Bug 1172800 - Create actual functions to execute moz.build templates. r=gps

The current mode of execution of templates doesn't allow them to more advanced control flow, like returning early, returning or yielding values, because that mode of execution is equivalent to running the code at the top level of a .py file. Making the templates executed through a function call, although trickier, allows those control flows, which will be useful for template as context managers.
2024-09-13 09:24:08 -07:00 · 2015-06-04 16:04:34 +09:00 · 2015-06-04 16:04:34 +09:00 · 448bd444c1
commit 448bd444c1
parent 11bf1eda53
2 changed files with 122 additions and 49 deletions
--- a/python/mozbuild/mozbuild/frontend/reader.py
+++ b/python/mozbuild/mozbuild/frontend/reader.py
@ -201,6 +201,13 @@ class MozbuildSandbox(Sandbox):
            return self._create_template_wrapper(self.templates[key])
        return Sandbox.__getitem__(self, key)

+    def __contains__(self, key):
+        if any(key in d for d in (self.special_variables, self.functions,
+                                  self.subcontext_types, self.templates)):
+            return True
+
+        return Sandbox.__contains__(self, key)
+
    def __setitem__(self, key, value):
        if key in self.special_variables or key in self.functions or key in self.subcontext_types:
            raise KeyError('Cannot set "%s" because it is a reserved keyword'
@ -412,51 +419,97 @@ class TemplateFunction(object):
        self.path = func.func_code.co_filename
        self.name = func.func_name

-        firstlineno = func.func_code.co_firstlineno
+        code = func.func_code
+        firstlineno = code.co_firstlineno
        lines = sandbox._current_source.splitlines(True)
        lines = inspect.getblock(lines[firstlineno - 1:])
-        first_op = None
-        generator = tokenize.generate_tokens(iter(lines).next)
-        # Find the first indent token in the source of this template function,
-        # which corresponds to the beginning of the function body.
-        for typ, s, begin, end, line in generator:
-            if typ == tokenize.OP:
-                first_op = True
-            if first_op and typ == tokenize.INDENT:
-                break
-        if typ != tokenize.INDENT:
-            # This should never happen.

- _Problem set_:
A. Repeat the part of the moz.build template commit starting at "return Sandbox.__getitem__(self, key)" and ending at "return Sandbox.__contains__(self, key)".
B. Answer these questions about the moz.build template commit:
(i) How many files were changed, and with how many additions and deletions?
(ii) What is the hash of the parent commit?
(iii) Which method does the diff add to the MozbuildSandbox class?
C. Write the next part of the moz.build template commit diff, picking up after its last line.
The material that follows has no connection to the moz.build template commit.

- _Data section_:
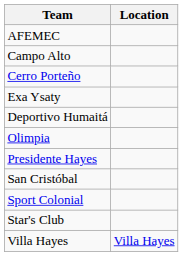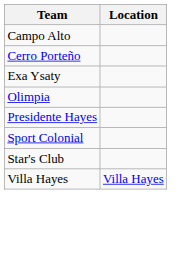- row: AFEMEC
- row: Deportivo Humaitá
- row: San Cristóbal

- _Answers_:
A.
return Sandbox.__getitem__(self, key)

+    def __contains__(self, key):
+        if any(key in d for d in (self.special_variables, self.functions,
+                                  self.subcontext_types, self.templates)):
+            return True
+
+        return Sandbox.__contains__(self, key)

B.
(i) 2 files, with 122 additions and 49 deletions.
(ii) 11bf1eda53
(iii) __contains__

C.
-            raise Exception('Could not find the first line of the template %s' %
-                func.func_name)
-        # The code of the template in moz.build looks like this:
-        # m      def Foo(args):
-        # n          FOO = 'bar'
-        # n+1        (...)
-        #
-        # where,
-        # - m is firstlineno - 1,
-        # - n is usually m + 1, but in case the function signature takes more
-        # lines, is really m + begin[0] - 1
-        #
-        # We want that to be replaced with:
-        # m       if True:
-        # n           FOO = 'bar'
-        # n+1         (...)
-        #
-        # (this is simpler than trying to deindent the function body)
-        # So we need to prepend with n - 1 newlines so that line numbers
-        # are unchanged.
-        self._code = '\n' * (firstlineno + begin[0] - 3) + 'if True:\n'
-        self._code += ''.join(lines[begin[0] - 1:])
-        self._func = func
+
+        # The code lines we get out of inspect.getsourcelines look like
+        #   @template
+        #   def Template(*args, **kwargs):
+        #       VAR = 'value'
+        #       ...
+        func_ast = ast.parse(''.join(lines), self.path)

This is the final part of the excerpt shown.